**Exercise:**
Output every line of the records below as a JSON list of strings, one string per line, and skip blank lines. Leave out the picture lines.

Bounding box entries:
--- Start ---

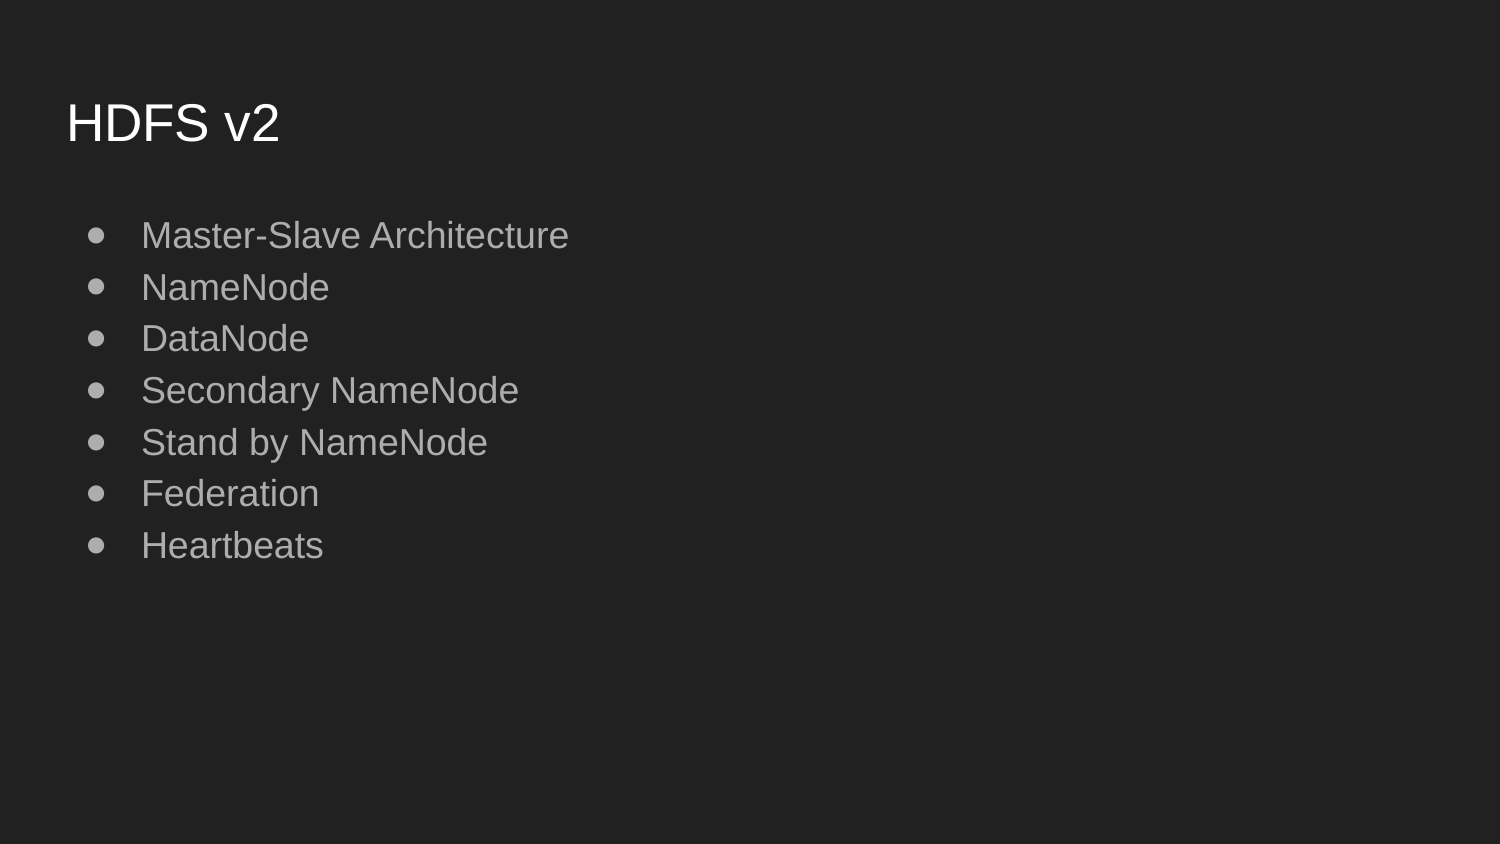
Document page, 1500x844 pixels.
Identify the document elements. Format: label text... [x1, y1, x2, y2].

title HDFS v2 [51, 72, 1449, 167]
list Master-Slave Architecture NameNode DataNode Secondary NameNode Stand by NameNode Federation Heartbeats [51, 189, 1449, 750]
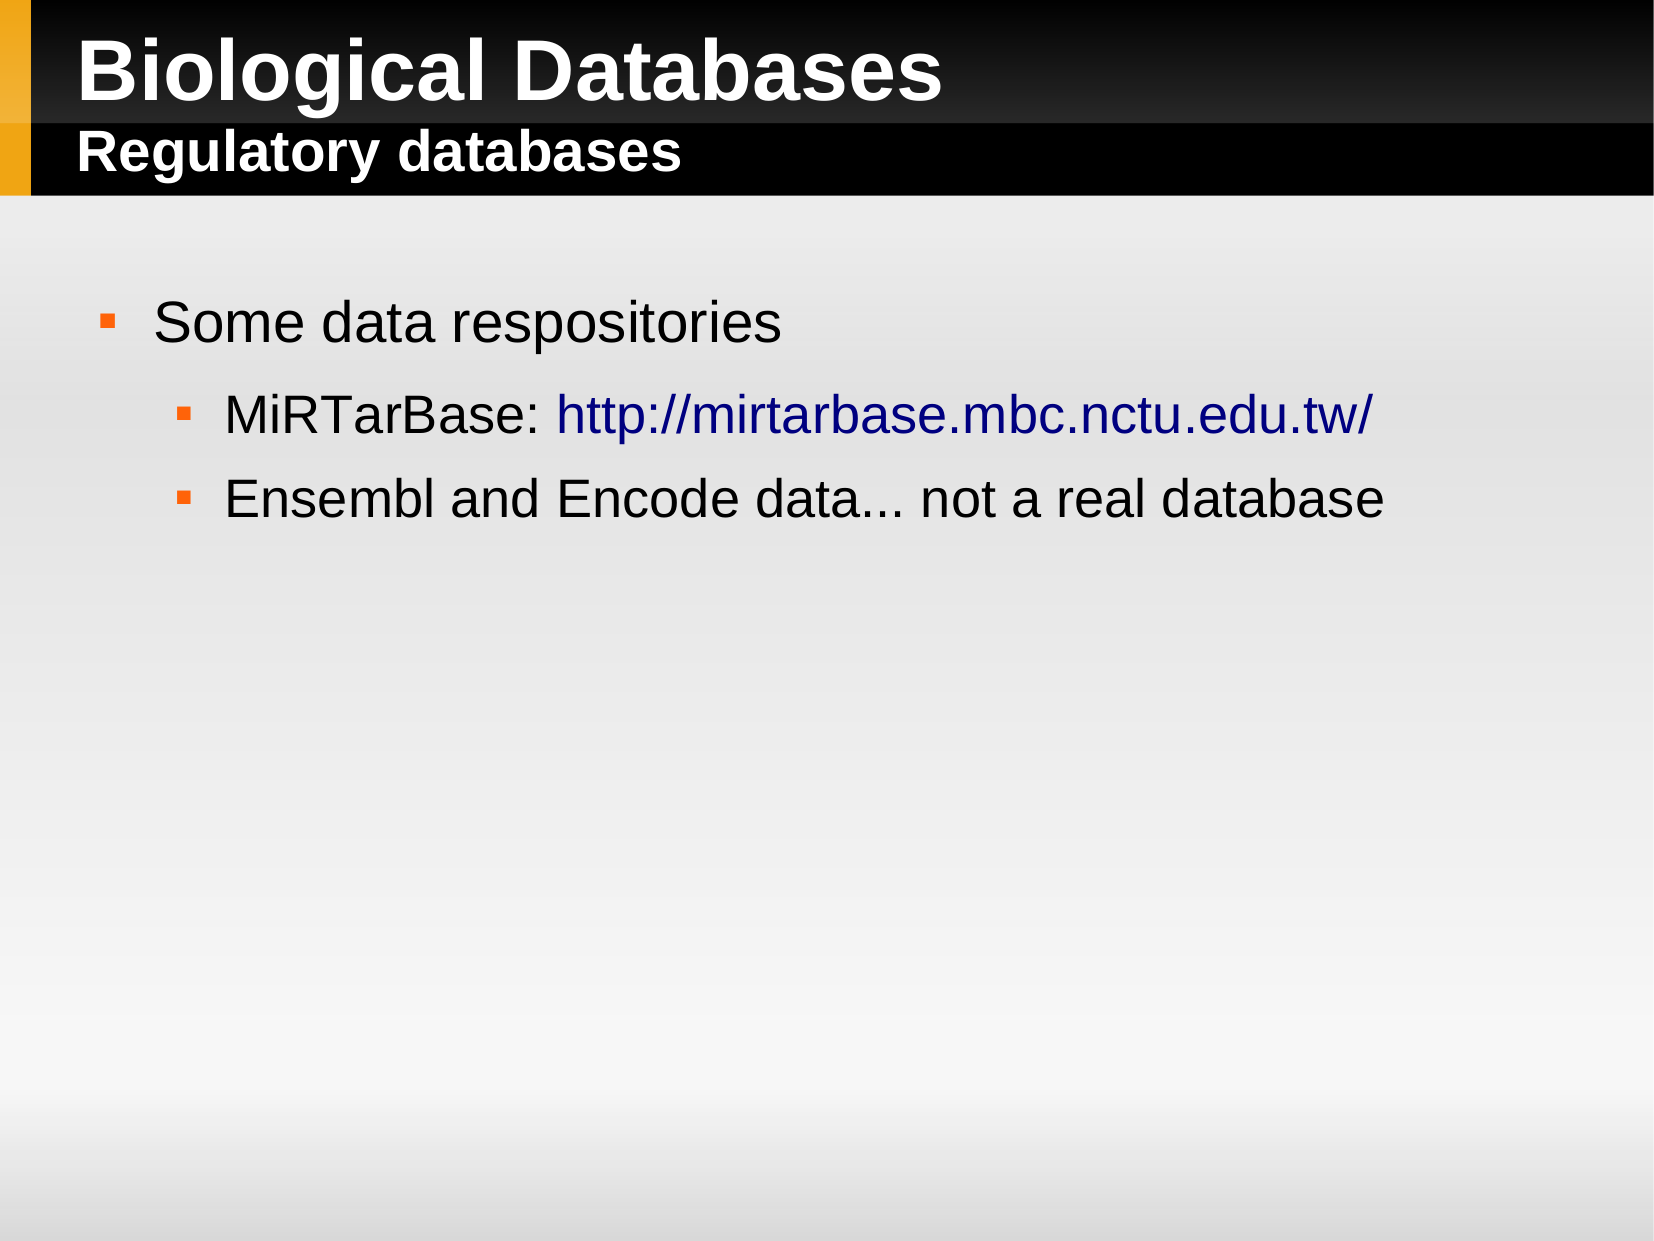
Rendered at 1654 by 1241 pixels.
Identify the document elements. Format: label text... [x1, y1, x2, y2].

list Some data respositories MiRTarBase: http://mirtarbase.mbc.nctu.edu.tw/ Ensembl and Encode data... not a real database [82, 290, 1571, 1109]
picture [0, 0, 1654, 1241]
title Biological Databases Regulatory databases [76, 0, 1565, 208]
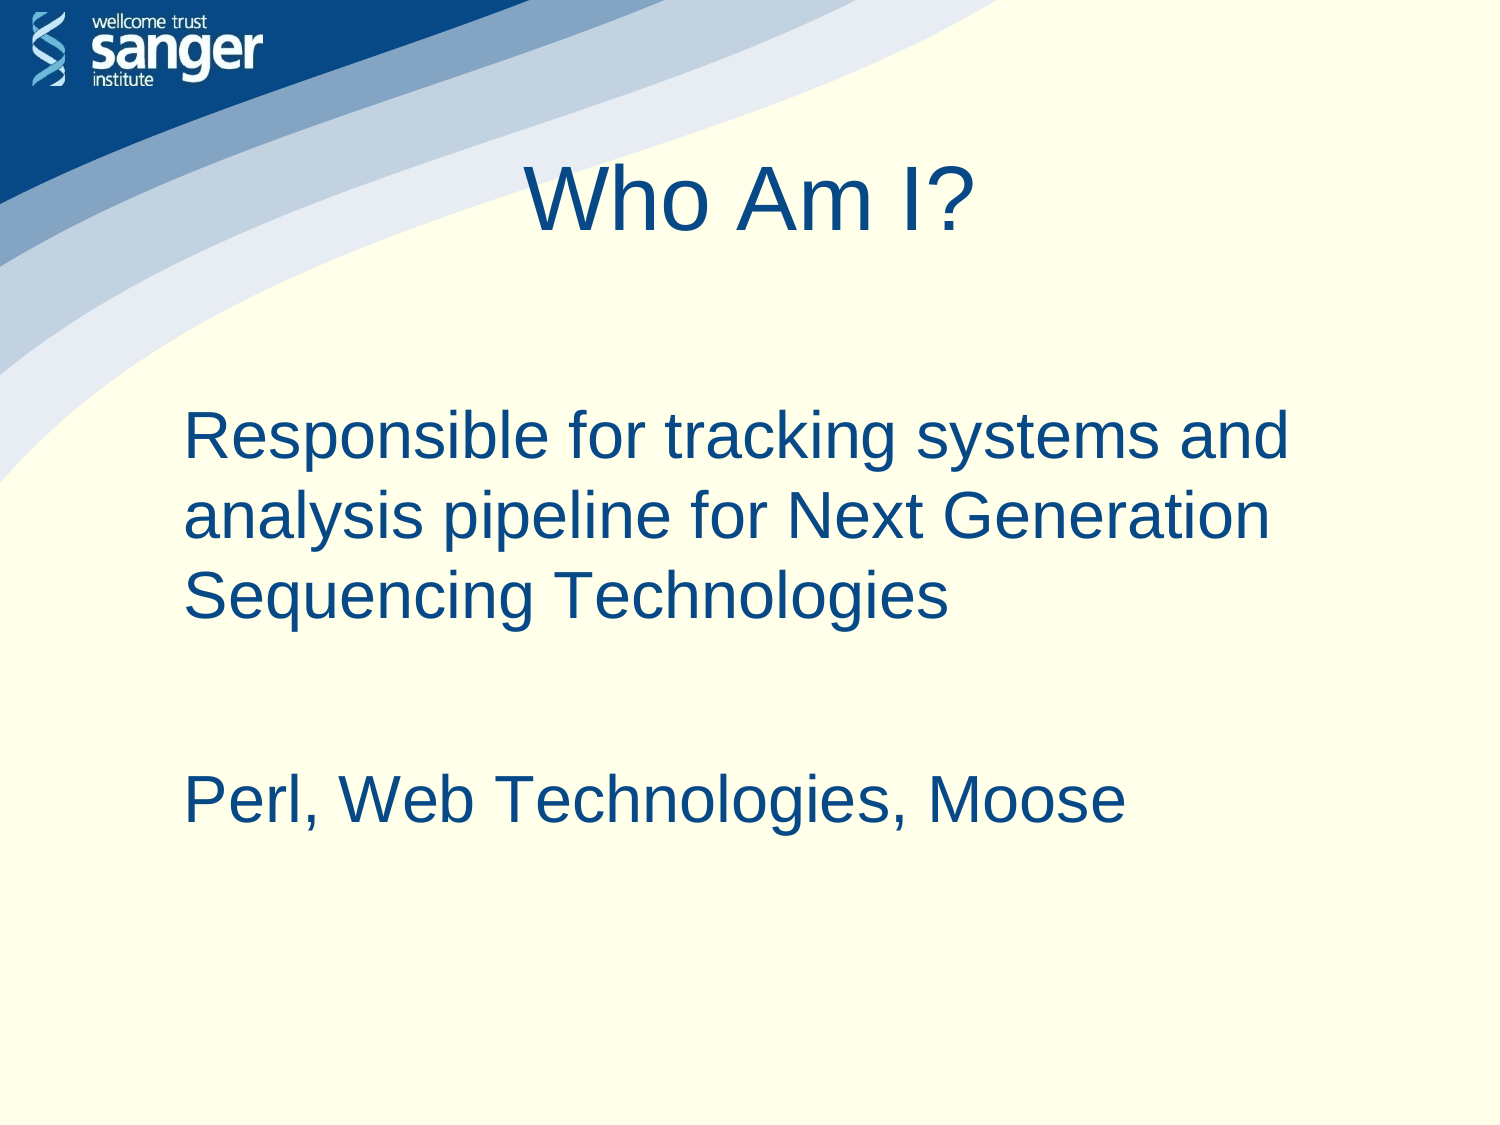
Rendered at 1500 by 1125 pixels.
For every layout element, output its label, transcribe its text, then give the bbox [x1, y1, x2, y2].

list Responsible for tracking systems and analysis pipeline for Next Generation Sequencing Technologies Perl, Web Technologies, Moose [112, 383, 1388, 916]
title Who Am I? [112, 75, 1388, 312]
picture [12, 12, 263, 86]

--- End ---

**Completed exercise:**
[
  "Document page, 1500x844 pixels.",
  "Identify the document elements. Format: label text... [x1, y1, x2, y2].",
  "title HDFS v2 [51, 72, 1449, 167]",
  "list Master-Slave Architecture NameNode DataNode Secondary NameNode Stand by NameNode Federation Heartbeats [51, 189, 1449, 750]",
  "Rendered at 1654 by 1241 pixels.",
  "Identify the document elements. Format: label text... [x1, y1, x2, y2].",
  "list Some data respositories MiRTarBase: http://mirtarbase.mbc.nctu.edu.tw/ Ensembl and Encode data... not a real database [82, 290, 1571, 1109]",
  "picture [0, 0, 1654, 1241]",
  "title Biological Databases Regulatory databases [76, 0, 1565, 208]",
  "Rendered at 1500 by 1125 pixels.",
  "For every layout element, output its label, transcribe its text, then give the bbox [x1, y1, x2, y2].",
  "list Responsible for tracking systems and analysis pipeline for Next Generation Sequencing Technologies Perl, Web Technologies, Moose [112, 383, 1388, 916]",
  "title Who Am I? [112, 75, 1388, 312]",
  "picture [12, 12, 263, 86]"
]